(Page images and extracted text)
»»
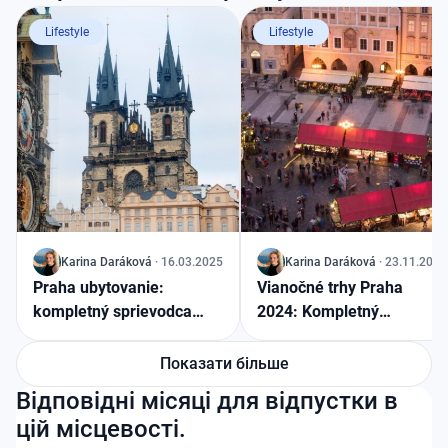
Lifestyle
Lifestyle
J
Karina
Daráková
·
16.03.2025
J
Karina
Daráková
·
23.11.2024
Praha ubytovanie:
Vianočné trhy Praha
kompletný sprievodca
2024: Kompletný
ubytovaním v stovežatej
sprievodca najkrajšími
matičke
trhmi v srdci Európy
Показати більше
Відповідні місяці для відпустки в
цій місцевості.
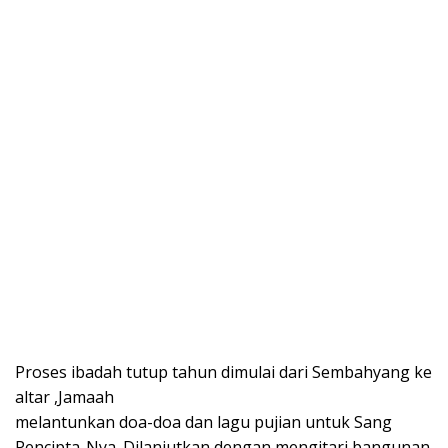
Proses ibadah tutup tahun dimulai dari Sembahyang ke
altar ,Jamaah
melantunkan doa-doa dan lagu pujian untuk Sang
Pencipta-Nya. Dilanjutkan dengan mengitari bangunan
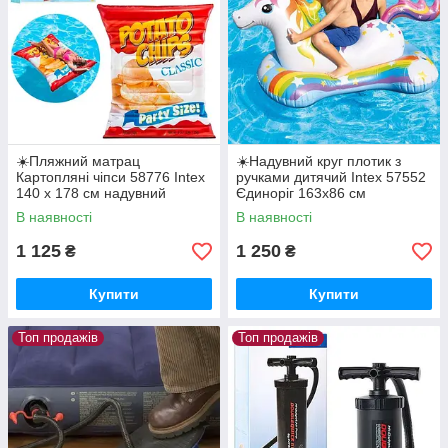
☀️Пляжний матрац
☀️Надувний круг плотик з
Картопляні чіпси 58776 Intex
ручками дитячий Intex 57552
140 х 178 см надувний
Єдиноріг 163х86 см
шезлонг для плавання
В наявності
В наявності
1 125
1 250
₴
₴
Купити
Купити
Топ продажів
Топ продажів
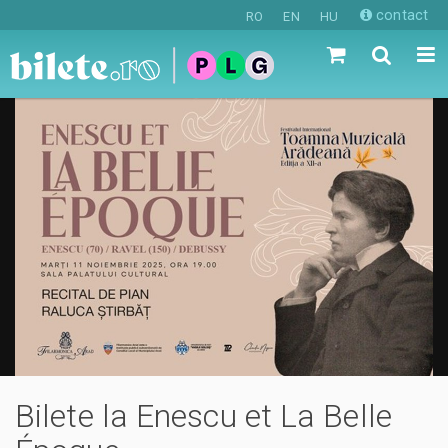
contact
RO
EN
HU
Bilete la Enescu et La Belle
««
TO-DO ITEM - Report every line of the data in which "Intex" appears.

RESULT FOR THIS EXERCISE -
Картопляні чіпси 58776 Intex
ручками дитячий Intex 57552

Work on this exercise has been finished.